The officer whose order was violated, the Commander, 354th Combat Support Group, also convened the court-martial which tried the accused, and took action on the record of trial approving the findings and sentence.1

It is a fundamental principle of military law that the convening authority of a court-martial cannot be an accuser. An accuser is a person who signs and swears to charges, directs charges be brought, or has an interest other than official in the prosecution of the accused. Articles 1(9) and 22(b), Code, 10 U.S.C. §§ 801(9), 822(b), supra; paragraph 5, Manual for Courts-Martial, 1969 (Rev.); United States v. Bloomer, 21 U.S.C.M.A. 28, 44 C.M.R. 82 (1971); United States v. Gordon, 1 U.S.C.M.A. 255, 2 C.M.R. 161 (1952). As the United States Court of Military Appeals noted in Gordon, supra, at 261,

[A]s we view it, the test should be whether the appointing authority was so closely connected to the offense that a reasonable person would conclude that he had a personal interest in the matter.

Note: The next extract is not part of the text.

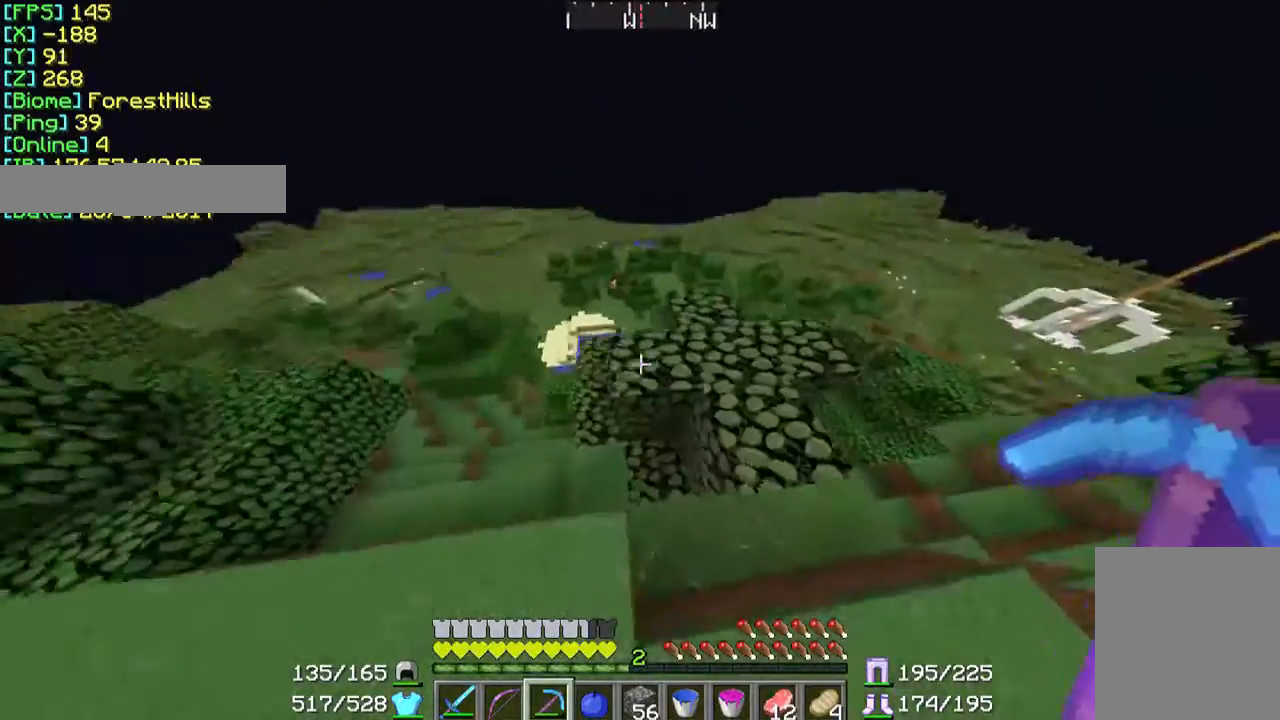
{"keys": ["d", "w"], "mouse": [], "events": [[100, "w", "down"], [167, "d", "down"]]}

We cannot peer into the mind of a convening authority to determine his mental condition, but we can determine from the facts whether there is a reasonable probability that his being the victim of an offense tended to influence a delicate selection.

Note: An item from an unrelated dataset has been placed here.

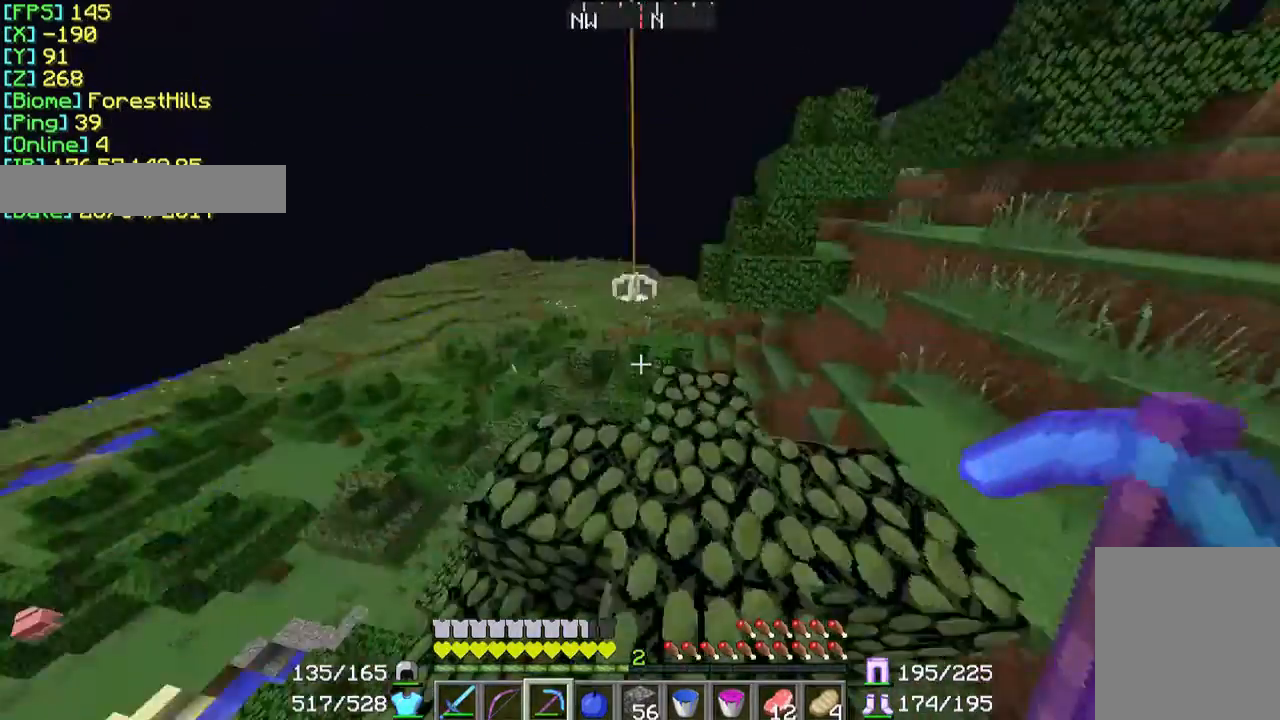
{"keys": [], "mouse": [], "events": [[167, "d", "up"], [167, "w", "up"]]}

The fact that an order was signed by another officer for the commander does not alter the fact that it was the superior’s order that was violated. United States v. Marsh, 3 U.S.C.M.A. 48, 11 C.M.R. 48 (1953). Winthrop’s Military Law and Precedents, 2nd ed, 1920 Reprint at 574. A personal interest was found evident in Marsh, which involved willful disobedience of an order. *659“Military discipline and order is based upon obedience to superiors and every commander jealously, but rightly, requires compliance and frowns on disobedience.” Marsh, supra, at 52, United States v. Kostes, 38 C.M.R. 512 (A.B.R.1967) and United States v. O’Keefe, 11 C.M.R. 887 (A.F.B.R.1953). However, failure to obey administrative orders or situations not involving willful rejections of direct personal orders have been held not to involve personal interest so as to make the convening authority the accuser. United States v. Doyle, 9 U.S.C.M.A. 302, 26 C.M.R. 82 (1958); United States v. Teel, 4 U.S.C.M.A. 39, 15 C.M.R. 39 (1954); United States v. Keith, 3 U.S.C.M.A. 579, 13 C.M.R. 135 (1953); United States v. Deford, 49 C.M.R. 120 (N.C.M.R.1974), and United States v. Arms, 42 C.M.R. 607 (A.C.M.R.1970).

In the case at bar, the facts and circumstances of the base commander’s involvement were not disclosed. No issue was raised that he was, in fact, the accuser, and no argument was made that he had any personal interest in the matter. While properly charged as failure to obey an order, the gravamen of the offense was driving on base in violation of an Air Force Regulation while his license was suspended. United States v. Arms, supra. Under these circumstances, we can not presume a disqualifying personal interest.2 On the basis of the entire record, the findings of guilty and sentence are

AFFIRMED.

. The order suspending the accused’s driving privileges was signed by the Chief of Security Police for the Commander, 354th Combat Support Group on 25 January 1979, but the name of the commander was not disclosed. The subsequent order appointing the Court and the action on the record of trial were both signed by Colonel Joseph R. Nevers, Commander, 354th Combat Support Group. We assume for purposes of discussion that Colonel Nevers was also in command on 25 January as the suspension was imposed less than six weeks prior to the order convening the court.

. Under different facts, such as where the base commander personally issued the order in the presence of an accused, a different decision could result.